Adam repelled her attacks as best as he could, waiting, just waiting.

Then it happened.

A swing too wide, an extra step to reset, breath growing harsher...

That was the opening he had been waiting for.

In an instant, Adam’s entire stance changed. The defensive posture vanished. He exploded forward with sudden, explosive aggression, his sword whipping around in a horizontal cut that forced her to leap backward. The blade whistled past her midsection, close enough that she felt the wind of it tug at her leathers. Before she could reset, he was on her again with another powerful overhead swing that she barely parried with both daggers crossed above her head. The impact rang out like a hammer on an anvil, sparks flying, the sheer force driving her arms down and making her stagger back.

Adam didn’t give her a chance to settle or even breathe. He pressed the advantage mercilessly, his longer blade granting him superior reach in the open warehouse.

Strike after strike came in heavy, controlled arcs, each one designed not to maim or kill, but to overwhelm and drive her back.

Nero’s eyes widened slightly as she was forced to give ground, her usual fluid grace strained under the relentless pressure. She parried and twisted, trying to slip inside his guard for a lethal counter, but every time she attempted to close the distance, his sword lashed out again, forcing her to retreat or risk being bisected.

A sharp grunt squeezed out of her throat as another heavy blow slammed against her daggers, the vibration shooting up her arms.

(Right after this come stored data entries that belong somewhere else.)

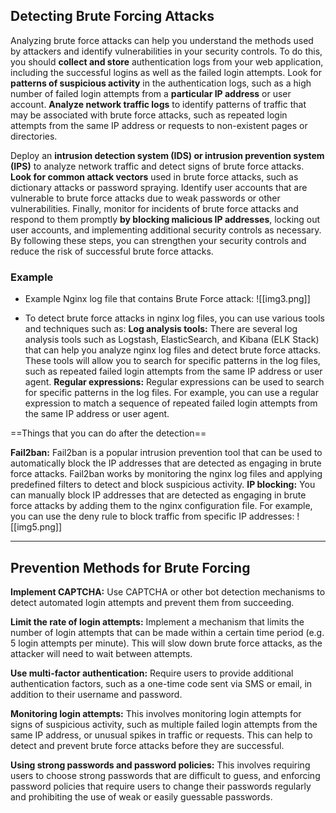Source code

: ## Detecting Brute Forcing Attacks
Analyzing brute force attacks can help you understand the methods used by attackers and identify vulnerabilities in your security controls. To do this, you should **collect and store** authentication logs from your web application, including the successful logins as well as the failed login attempts. Look for **patterns of suspicious activity** in the authentication logs, such as a high number of failed login attempts from a **particular IP address** or user account. **Analyze network traffic logs** to identify patterns of traffic that may be associated with brute force attacks, such as repeated login attempts from the same IP address or requests to non-existent pages or directories. 

Deploy an **intrusion detection system (IDS) or intrusion prevention system (IPS)** to analyze network traffic and detect signs of brute force attacks. **Look for common attack vectors** used in brute force attacks, such as dictionary attacks or password spraying. Identify user accounts that are vulnerable to brute force attacks due to weak passwords or other vulnerabilities. Finally, monitor for incidents of brute force attacks and respond to them promptly **by blocking malicious IP addresses**, locking out user accounts, and implementing additional security controls as necessary. By following these steps, you can strengthen your security controls and reduce the risk of successful brute force attacks.
### Example 
- Example Nginx log file that contains Brute Force attack:
![[img3.png]]

- To detect brute force attacks in nginx log files, you can use various tools and techniques such as:
	**Log analysis tools:** There are several log analysis tools such as Logstash, ElasticSearch, and Kibana (ELK Stack) that can help you analyze nginx log files and detect brute force attacks. These tools will allow you to search for specific patterns in the log files, such as repeated failed login attempts from the same IP address or user agent.
	**Regular expressions:** Regular expressions can be used to search for specific patterns in the log files. For example, you can use a regular expression to match a sequence of repeated failed login attempts from the same IP address or user agent.

==Things that you can do after the detection==

**Fail2ban:** Fail2ban is a popular intrusion prevention tool that can be used to automatically block the IP addresses that are detected as engaging in brute force attacks. Fail2ban works by monitoring the nginx log files and applying predefined filters to detect and block suspicious activity.
**IP blocking:** You can manually block IP addresses that are detected as engaging in brute force attacks by adding them to the nginx configuration file. For example, you can use the deny rule to block traffic from specific IP addresses:
![[img5.png]]

---
## Prevention Methods for Brute Forcing
**Implement CAPTCHA:** Use CAPTCHA or other bot detection mechanisms to detect automated login attempts and prevent them from succeeding.

**Limit the rate of login attempts:** Implement a mechanism that limits the number of login attempts that can be made within a certain time period (e.g. 5 login attempts per minute). This will slow down brute force attacks, as the attacker will need to wait between attempts.

**Use multi-factor authentication:** Require users to provide additional authentication factors, such as a one-time code sent via SMS or email, in addition to their username and password.

**Monitoring login attempts:** This involves monitoring login attempts for signs of suspicious activity, such as multiple failed login attempts from the same IP address, or unusual spikes in traffic or requests. This can help to detect and prevent brute force attacks before they are successful.

**Using strong passwords and password policies:** This involves requiring users to choose strong passwords that are difficult to guess, and enforcing password policies that require users to change their passwords regularly and prohibiting the use of weak or easily guessable passwords.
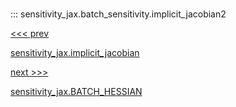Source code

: 
#

::: sensitivity_jax.batch_sensitivity.implicit_jacobian2

<div class='container'>
<div class='left-div'><a href='/sensitivity_jax/api/sensitivity_jax/batch_sensitivity/implicit_jacobian'><<< prev<p>sensitivity_jax.implicit_jacobian</p></a></div><div class='right-div'><a href='/sensitivity_jax/api/sensitivity_jax/differentiation/BATCH_HESSIAN'>next >>><p>sensitivity_jax.BATCH_HESSIAN</p></a></div></div>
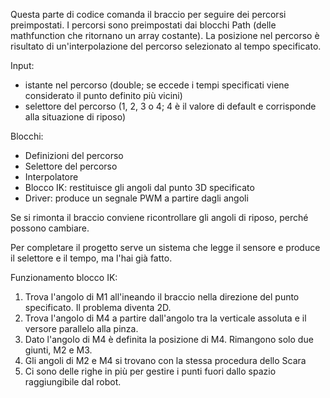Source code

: Questa parte di codice comanda il braccio per seguire dei percorsi preimpostati.
I percorsi sono preimpostati dai blocchi Path (delle mathfunction che ritornano un array costante).
La posizione nel percorso è risultato di un'interpolazione del percorso selezionato al tempo specificato.

Input:
- istante nel percorso  (double; se eccede i tempi specificati viene considerato il punto definito più vicini)
- selettore del percorso (1, 2, 3 o 4; 4 è il valore di default e corrisponde alla situazione di riposo)

Blocchi:

- Definizioni del percorso
- Selettore del percorso
- Interpolatore
- Blocco IK: restituisce gli angoli dal punto 3D specificato
- Driver: produce un segnale PWM a partire dagli angoli

Se si rimonta il braccio conviene ricontrollare gli angoli di riposo, perché possono cambiare.

Per completare il progetto serve un sistema che legge il sensore e produce il selettore e il tempo, ma l'hai già fatto.

Funzionamento blocco IK:

1) Trova l'angolo di M1 all'ineando il braccio nella direzione del punto specificato. Il problema diventa 2D.
2) Trova l'angolo di M4 a partire dall'angolo tra la verticale assoluta e il versore parallelo alla pinza.
3) Dato l'angolo di M4 è definita la posizione di M4. Rimangono solo due giunti, M2 e M3.
4) Gli angoli di M2 e M4 si trovano con la stessa procedura dello Scara
5) Ci sono delle righe in più per gestire i punti fuori dallo spazio raggiungibile dal robot.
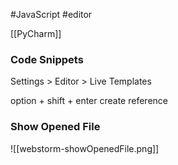 #JavaScript #editor 

[[PyCharm]]

### Code Snippets

Settings > Editor > Live Templates

option + shift + enter
create reference

### Show Opened File
![[webstorm-showOpenedFile.png]]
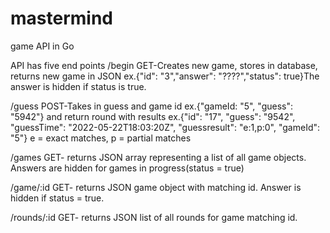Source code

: # mastermind
game API in Go

API has five end points
/begin   GET-Creates new game, stores in database, returns new game in JSON ex.{"id": "3","answer": "????","status": true}The answer is hidden if status is true. 
              
/guess   POST-Takes in guess and game id ex.{"gameId: "5", "guess": "5942"} and return round with results ex.{"id": "17", "guess": "9542", "guessTime": "2022-05-22T18:03:20Z", "guessresult": "e:1,p:0", "gameId": "5"} e = exact matches, p = partial matches
                                                                                                    
/games   GET- returns JSON array representing a list of all game objects. Answers are hidden for games in progress(status = true)

/game/:id  GET- returns JSON game object with matching id. Answer is hidden if status = true. 

/rounds/:id GET- returns JSON list of all rounds for game matching id.
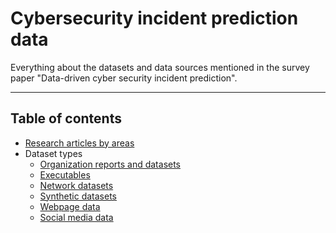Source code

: # Cybersecurity incident prediction data

Everything about the datasets and data sources mentioned in the survey paper "Data-driven cyber security incident prediction".

_ _ _

## Table of contents


* [Research articles by areas](./paper.html)
* Dataset types
  * [Organization reports and datasets](./organization.html)
  * [Executables](./executables.html)
  * [Network datasets](./network.html)
  * [Synthetic datasets](./synthetic.html)
  * [Webpage data](./webpage.html)
  * [Social media data](./social_media.html)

She was good—exceptionally so—but fatigue was setting in after the earlier fight with the shadow clones, and Adam still had plenty in his reserves. His raw power was turning the tide completely.

Then came the decisive moment...

Nero tried to duck under a sweeping cut and counter with a spinning slash aimed at his ribs, but Adam anticipated it. He pivoted sharply, letting her momentum carry her slightly off-balance, and brought his sword around in a brutal, descending arc, not with the edge, but with the flat of the blade, using the full weight of the swing.

The blow slammed into her side with full force, driving the air from her lungs in a sharp, startled gasp. Her feet lifted clean off the ground as she was hurled backward, crashing into a crate before dropping and rolling across the blood-streaked warehouse floor. Her twin daggers tore free from her grip, skidding away out of reach.

Before she could begin to push herself up, Adam was on her.